>> BEGIN
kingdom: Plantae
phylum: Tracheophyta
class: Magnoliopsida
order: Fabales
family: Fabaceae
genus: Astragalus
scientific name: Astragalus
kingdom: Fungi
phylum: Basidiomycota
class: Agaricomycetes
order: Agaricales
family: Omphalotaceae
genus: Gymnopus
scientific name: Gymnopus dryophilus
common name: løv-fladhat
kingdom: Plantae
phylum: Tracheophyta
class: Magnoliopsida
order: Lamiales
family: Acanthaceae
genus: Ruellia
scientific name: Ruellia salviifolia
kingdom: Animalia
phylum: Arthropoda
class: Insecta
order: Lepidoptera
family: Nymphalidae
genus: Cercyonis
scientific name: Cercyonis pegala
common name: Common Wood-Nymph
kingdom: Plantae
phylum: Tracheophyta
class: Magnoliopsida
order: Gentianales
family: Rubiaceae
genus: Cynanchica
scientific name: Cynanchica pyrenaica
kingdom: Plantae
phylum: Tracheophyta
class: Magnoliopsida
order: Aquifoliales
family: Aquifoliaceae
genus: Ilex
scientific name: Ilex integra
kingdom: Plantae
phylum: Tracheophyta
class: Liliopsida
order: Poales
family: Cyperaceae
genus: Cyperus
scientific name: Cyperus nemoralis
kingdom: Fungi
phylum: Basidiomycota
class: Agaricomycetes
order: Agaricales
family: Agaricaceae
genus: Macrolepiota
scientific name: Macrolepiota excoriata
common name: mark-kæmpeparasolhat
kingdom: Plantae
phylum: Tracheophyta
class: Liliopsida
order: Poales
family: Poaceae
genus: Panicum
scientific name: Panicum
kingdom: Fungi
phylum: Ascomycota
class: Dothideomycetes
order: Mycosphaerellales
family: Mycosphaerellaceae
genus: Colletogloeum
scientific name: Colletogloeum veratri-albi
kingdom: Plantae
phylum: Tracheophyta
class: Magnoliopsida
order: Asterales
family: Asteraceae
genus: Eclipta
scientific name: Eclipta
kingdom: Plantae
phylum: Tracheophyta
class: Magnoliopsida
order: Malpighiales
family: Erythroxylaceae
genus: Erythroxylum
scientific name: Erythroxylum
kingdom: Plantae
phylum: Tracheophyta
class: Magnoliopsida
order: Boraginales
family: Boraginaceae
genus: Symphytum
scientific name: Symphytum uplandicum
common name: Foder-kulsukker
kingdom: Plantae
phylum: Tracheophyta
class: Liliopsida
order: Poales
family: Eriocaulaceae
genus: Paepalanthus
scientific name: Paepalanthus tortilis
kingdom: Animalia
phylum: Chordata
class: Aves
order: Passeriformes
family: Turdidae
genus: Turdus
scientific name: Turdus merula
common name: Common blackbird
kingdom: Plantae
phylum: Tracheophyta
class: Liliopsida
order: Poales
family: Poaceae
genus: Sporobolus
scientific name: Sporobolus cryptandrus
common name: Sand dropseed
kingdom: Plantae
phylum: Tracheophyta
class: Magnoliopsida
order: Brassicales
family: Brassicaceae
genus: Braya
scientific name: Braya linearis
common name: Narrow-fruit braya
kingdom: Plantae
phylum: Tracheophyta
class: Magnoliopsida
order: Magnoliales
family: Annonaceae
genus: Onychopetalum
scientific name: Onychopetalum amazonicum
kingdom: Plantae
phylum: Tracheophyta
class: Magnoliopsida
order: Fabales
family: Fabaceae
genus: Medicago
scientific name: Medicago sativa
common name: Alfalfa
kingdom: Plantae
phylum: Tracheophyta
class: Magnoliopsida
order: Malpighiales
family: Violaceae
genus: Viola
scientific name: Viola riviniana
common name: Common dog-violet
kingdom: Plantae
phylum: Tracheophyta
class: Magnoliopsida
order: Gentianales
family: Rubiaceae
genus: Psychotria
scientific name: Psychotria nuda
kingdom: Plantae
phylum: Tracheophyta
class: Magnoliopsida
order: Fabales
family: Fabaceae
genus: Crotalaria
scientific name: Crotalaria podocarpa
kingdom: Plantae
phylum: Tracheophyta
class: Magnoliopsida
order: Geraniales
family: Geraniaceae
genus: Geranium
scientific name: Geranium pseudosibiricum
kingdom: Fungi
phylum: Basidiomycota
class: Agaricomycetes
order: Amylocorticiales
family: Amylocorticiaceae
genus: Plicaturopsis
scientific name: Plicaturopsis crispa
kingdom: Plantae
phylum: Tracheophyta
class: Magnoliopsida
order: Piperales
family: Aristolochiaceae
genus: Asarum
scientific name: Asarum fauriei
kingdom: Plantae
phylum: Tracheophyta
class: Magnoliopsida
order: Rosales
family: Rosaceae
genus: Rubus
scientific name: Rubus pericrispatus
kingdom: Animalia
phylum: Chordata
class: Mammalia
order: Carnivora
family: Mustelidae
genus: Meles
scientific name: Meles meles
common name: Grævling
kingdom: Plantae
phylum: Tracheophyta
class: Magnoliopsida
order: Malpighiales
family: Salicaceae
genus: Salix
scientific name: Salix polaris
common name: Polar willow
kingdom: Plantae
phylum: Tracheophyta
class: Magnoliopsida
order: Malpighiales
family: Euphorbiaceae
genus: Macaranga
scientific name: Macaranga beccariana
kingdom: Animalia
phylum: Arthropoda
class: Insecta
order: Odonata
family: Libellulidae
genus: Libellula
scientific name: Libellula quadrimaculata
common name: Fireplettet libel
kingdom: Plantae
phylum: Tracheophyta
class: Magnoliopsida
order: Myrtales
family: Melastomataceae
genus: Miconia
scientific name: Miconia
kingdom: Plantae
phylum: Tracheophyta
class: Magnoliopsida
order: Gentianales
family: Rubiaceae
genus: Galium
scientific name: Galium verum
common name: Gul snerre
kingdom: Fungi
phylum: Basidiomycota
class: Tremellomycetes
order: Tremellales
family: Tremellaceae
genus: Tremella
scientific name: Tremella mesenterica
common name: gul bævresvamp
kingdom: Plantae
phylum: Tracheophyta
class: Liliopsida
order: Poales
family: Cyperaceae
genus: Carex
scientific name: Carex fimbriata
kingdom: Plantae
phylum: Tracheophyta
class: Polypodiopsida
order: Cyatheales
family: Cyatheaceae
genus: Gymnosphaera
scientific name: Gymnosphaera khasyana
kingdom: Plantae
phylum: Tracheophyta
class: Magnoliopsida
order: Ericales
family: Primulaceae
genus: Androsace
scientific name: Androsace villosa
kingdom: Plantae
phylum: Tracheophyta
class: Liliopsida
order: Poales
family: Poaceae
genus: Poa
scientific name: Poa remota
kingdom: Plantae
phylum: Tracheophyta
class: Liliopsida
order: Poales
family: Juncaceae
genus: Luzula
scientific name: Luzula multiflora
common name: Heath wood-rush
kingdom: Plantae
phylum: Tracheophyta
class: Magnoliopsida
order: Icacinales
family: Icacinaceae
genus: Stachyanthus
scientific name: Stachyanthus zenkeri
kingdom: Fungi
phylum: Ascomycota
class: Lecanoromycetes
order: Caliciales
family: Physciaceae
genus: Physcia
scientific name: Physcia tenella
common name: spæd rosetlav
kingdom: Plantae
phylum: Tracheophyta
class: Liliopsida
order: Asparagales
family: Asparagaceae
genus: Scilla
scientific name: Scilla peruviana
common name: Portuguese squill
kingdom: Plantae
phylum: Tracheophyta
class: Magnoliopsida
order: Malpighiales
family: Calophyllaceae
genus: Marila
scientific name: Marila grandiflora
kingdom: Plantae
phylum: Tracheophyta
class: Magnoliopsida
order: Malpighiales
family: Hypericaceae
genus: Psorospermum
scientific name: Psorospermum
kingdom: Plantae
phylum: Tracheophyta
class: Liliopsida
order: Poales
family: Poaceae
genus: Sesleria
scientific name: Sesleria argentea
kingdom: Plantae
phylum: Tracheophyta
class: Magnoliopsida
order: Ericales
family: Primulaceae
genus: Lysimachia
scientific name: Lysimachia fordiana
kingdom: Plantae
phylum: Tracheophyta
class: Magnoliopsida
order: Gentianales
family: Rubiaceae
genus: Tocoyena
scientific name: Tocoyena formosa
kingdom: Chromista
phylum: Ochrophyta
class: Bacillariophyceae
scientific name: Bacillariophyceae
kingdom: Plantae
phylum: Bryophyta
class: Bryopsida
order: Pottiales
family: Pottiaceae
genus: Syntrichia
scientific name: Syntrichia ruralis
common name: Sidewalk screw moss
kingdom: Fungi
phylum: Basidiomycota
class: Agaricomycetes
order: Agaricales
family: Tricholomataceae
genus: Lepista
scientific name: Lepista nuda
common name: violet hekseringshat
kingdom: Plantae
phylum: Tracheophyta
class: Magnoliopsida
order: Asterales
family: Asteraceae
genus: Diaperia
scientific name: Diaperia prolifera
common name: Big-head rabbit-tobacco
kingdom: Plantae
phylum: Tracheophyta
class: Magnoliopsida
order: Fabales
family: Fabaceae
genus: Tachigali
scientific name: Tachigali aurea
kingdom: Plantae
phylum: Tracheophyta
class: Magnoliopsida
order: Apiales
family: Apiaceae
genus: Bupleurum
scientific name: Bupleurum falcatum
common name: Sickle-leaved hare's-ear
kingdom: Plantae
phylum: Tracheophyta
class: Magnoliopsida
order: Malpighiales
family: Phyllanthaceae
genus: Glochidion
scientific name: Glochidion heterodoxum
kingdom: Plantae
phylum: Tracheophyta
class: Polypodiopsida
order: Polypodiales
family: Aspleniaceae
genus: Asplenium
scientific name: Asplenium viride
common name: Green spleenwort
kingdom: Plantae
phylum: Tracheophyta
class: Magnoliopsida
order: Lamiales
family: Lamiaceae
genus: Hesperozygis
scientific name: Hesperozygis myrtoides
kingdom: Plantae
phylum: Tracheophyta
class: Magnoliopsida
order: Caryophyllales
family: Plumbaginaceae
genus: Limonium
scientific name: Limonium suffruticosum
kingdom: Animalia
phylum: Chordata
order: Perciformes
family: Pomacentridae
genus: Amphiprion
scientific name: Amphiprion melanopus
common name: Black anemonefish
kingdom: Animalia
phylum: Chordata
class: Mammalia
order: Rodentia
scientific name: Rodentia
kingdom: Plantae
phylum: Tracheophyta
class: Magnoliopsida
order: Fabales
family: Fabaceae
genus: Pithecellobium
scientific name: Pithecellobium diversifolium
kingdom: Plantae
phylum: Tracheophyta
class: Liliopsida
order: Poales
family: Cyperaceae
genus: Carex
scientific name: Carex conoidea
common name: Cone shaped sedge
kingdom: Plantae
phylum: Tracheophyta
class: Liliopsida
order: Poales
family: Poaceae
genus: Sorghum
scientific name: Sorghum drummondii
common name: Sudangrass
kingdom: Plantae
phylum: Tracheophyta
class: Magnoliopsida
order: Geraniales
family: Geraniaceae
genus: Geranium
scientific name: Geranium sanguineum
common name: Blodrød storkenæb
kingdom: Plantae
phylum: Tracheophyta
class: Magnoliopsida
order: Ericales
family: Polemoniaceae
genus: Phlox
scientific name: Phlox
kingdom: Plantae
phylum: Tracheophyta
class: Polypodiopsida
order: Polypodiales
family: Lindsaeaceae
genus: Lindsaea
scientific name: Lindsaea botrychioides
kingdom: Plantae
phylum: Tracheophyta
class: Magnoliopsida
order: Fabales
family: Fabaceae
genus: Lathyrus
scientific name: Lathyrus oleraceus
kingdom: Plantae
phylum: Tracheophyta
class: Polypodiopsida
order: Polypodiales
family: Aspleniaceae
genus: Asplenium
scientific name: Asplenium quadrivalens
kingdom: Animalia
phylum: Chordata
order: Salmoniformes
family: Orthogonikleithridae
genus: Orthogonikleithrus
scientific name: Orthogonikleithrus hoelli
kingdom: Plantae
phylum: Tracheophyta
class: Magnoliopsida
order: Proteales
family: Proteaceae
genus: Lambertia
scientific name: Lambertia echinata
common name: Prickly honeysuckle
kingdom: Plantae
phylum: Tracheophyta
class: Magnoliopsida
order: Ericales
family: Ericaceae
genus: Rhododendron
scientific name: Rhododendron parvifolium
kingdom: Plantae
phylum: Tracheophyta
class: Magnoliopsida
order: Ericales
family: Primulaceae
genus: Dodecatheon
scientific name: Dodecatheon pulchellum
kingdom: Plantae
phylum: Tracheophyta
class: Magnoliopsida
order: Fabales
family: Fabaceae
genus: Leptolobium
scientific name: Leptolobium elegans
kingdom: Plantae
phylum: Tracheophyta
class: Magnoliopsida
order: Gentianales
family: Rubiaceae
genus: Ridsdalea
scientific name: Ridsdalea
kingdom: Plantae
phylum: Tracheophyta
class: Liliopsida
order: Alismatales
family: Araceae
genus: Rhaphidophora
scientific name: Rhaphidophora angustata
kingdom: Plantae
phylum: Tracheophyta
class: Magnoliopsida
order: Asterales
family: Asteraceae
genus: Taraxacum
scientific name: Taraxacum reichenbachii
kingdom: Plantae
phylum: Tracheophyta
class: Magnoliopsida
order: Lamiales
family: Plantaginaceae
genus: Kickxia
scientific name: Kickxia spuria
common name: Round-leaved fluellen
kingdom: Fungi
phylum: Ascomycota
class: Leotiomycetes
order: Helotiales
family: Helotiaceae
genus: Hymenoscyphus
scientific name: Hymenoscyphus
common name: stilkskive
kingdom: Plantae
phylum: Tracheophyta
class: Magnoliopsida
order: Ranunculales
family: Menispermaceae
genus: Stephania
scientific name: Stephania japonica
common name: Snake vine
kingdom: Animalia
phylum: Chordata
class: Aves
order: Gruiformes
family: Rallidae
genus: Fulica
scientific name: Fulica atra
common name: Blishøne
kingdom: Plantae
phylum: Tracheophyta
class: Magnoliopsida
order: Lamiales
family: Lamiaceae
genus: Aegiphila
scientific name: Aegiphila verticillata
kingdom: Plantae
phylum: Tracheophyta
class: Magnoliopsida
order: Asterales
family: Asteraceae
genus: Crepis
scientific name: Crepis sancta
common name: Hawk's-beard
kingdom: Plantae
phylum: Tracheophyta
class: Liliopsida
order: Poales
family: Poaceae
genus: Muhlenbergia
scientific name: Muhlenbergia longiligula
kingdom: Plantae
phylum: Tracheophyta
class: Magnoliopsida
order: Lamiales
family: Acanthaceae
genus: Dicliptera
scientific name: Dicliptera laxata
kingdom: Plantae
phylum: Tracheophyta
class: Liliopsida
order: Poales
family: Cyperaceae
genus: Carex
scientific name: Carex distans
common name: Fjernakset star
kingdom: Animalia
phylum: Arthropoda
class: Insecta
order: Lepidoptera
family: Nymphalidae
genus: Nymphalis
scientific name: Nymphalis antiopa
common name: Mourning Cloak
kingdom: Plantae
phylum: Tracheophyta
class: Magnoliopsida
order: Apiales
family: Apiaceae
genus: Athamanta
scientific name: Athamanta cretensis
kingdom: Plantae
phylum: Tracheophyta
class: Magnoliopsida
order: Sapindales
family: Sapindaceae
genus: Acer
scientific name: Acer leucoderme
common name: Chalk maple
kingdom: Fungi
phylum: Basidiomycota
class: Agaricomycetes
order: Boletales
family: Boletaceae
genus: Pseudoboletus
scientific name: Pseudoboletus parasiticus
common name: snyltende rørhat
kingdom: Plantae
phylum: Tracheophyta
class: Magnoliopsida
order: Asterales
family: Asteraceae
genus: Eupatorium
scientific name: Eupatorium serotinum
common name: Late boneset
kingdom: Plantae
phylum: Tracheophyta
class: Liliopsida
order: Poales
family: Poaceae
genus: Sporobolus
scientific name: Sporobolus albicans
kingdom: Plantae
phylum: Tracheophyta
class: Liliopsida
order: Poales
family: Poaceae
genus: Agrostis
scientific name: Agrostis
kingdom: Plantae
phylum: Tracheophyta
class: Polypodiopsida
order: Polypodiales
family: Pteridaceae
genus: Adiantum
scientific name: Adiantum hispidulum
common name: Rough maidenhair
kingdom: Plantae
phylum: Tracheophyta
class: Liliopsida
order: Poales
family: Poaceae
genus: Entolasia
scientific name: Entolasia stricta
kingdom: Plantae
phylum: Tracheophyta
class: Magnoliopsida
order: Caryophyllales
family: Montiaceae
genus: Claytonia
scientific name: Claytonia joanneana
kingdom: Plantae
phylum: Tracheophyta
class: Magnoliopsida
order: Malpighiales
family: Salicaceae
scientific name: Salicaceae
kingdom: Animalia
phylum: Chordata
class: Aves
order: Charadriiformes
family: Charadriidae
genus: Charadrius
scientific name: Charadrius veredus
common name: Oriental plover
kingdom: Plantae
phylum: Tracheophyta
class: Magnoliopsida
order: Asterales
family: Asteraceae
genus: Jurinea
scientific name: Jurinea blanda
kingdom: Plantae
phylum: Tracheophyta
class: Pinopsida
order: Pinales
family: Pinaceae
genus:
>> END
**EXERCISE DESCRIPTION**
Could you update the data from its first line through the line containing "genus: Gymnopus", replacing "phylum" with "division" and leaving everything else unchanged, and return only those lines?

**THE REPLY**
kingdom: Plantae
division: Tracheophyta
class: Magnoliopsida
order: Fabales
family: Fabaceae
genus: Astragalus
scientific name: Astragalus
kingdom: Fungi
division: Basidiomycota
class: Agaricomycetes
order: Agaricales
family: Omphalotaceae
genus: Gymnopus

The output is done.